The final portion of the presentation focused on applying the functions and competencies to a specific group of para professional workers:  para child and youth care workers. Ms. Thumbadoo introduced the audience to the concept of child and youth care work and the core functions and competencies of these workers. She also presented case examples of para child and youth care workers in South Africa, describing the essential work that they do and how it relates to the functions and competencies document. She closed the presentation with some thoughts on how the interest group, the Alliance, and wider audience might share promising practices and overcome challenges related to developing the para professional social service workforce, inviting conference and online webinar participants to provide feedback on the documents presented, to be a part of the field testing of the functions and competencies, and to engage in the process of advocating for these workers as a first step on the career ladders to professional credentials within the social service workforce.

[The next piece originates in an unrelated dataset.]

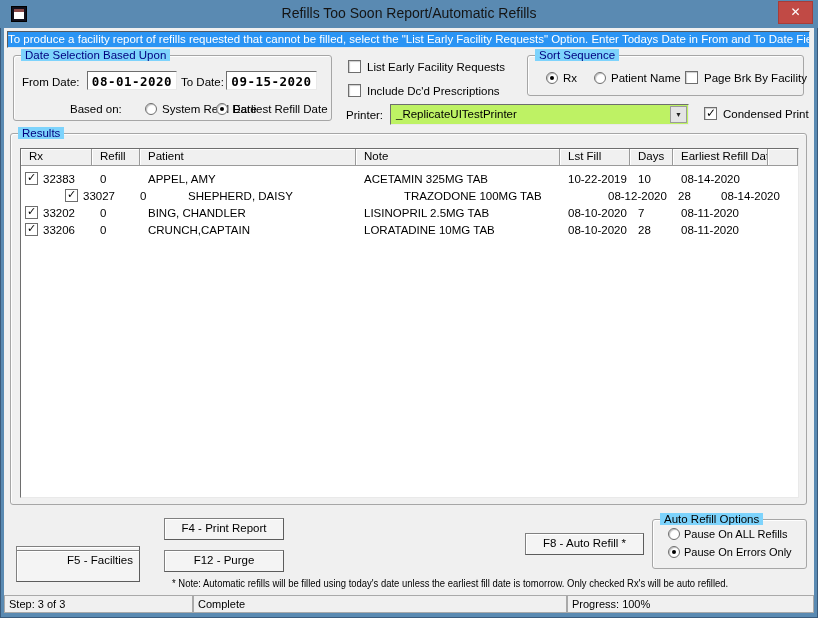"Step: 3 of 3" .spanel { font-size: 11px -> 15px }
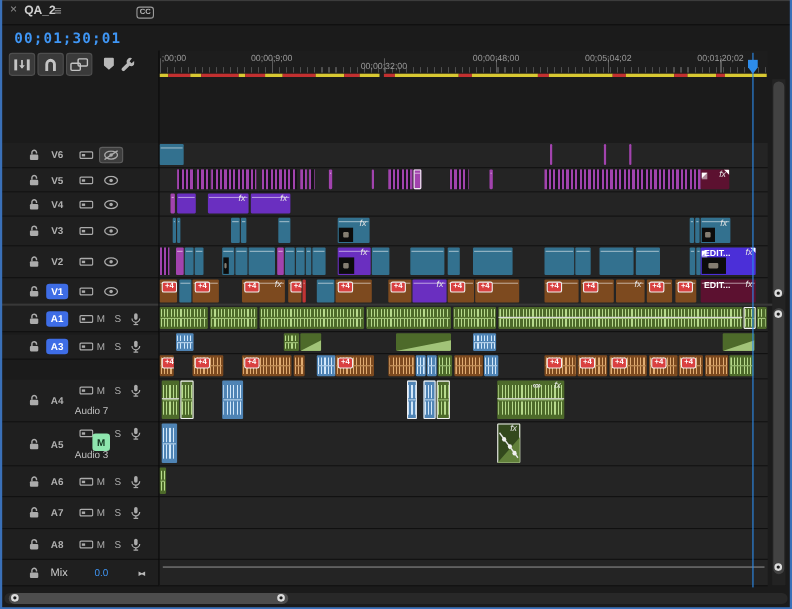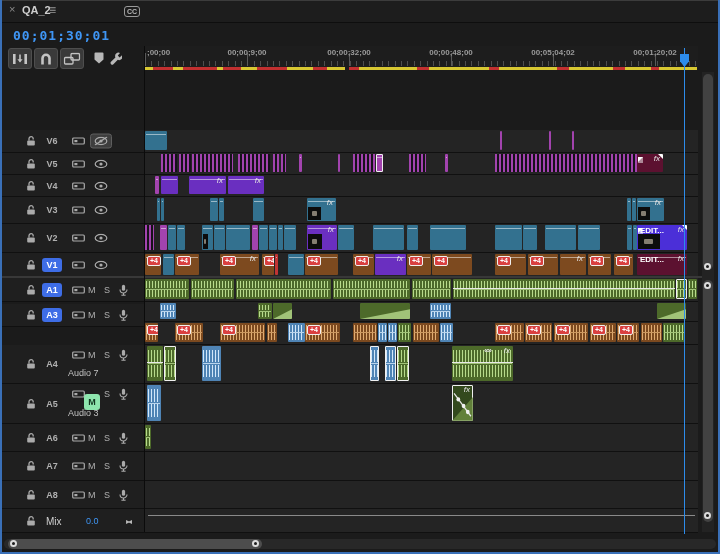";00;00" .rlabel { font-weight: bold -> none }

The presentation was followed by a brief question and answer session moderated by Dr. James McCaffery of CapacityPlus. Questions included how to balance the principle for retaining localized para professional social service workers while at the same time promoting their access to a career ladder which might take them away from their communities; what the field testing of the functions and competencies might look like; the importance of sharing tools for para professional social worker performance assessments, training curricula, and accreditation systems; and more specifics surrounding the national level scale up of child and youth care work in South Africa, including costs and steps for implementation.

In addition to the question and answer session, a panel of reactors in the Philippines also provided remarks on the presentation which stimulated further discussion among conference participants after the close of online portion of the session. Director Gemma Gabuya of the Philippine Department of Social Welfare and Development commented that there is no definition for paraprofessional in the Philippines but regardless of definition, their contribution in the provision of social services is important. Since most paraprofessionals in the Philippines are volunteers, training and supervision are very important. The “ladderized curriculum” that was presented by Ms. Thumbadoo as it related to child and youth care workers was also something that Ms. Gabuya thought could be adopted in the Philippines in order to create a career path for paraprofessionals, while keeping in mind that support in terms of salaries is a continuing problem in the Philippines especially in the poor municipalities. Dean Ines Danao of the Asian Institute of Social Work commented that the ladderized diploma in social work had already been in place in the Philippines in the 70’s but was not sustained. She added that there is now a shift from a competency-based curriculum to an outcomes-based curriculum. Dean Danao expressed her interest in credentialing and in the tools to evaluate performance and documentation of best practices. Professor Ofelia Mendoza of the Philippine Women’s University School of Social Work added that in Vietnam, paraprofessionals performed the work of social workers when the field of social work was still at its early stages. In that context, they showed that with training paraprofessionals can perform their functions well.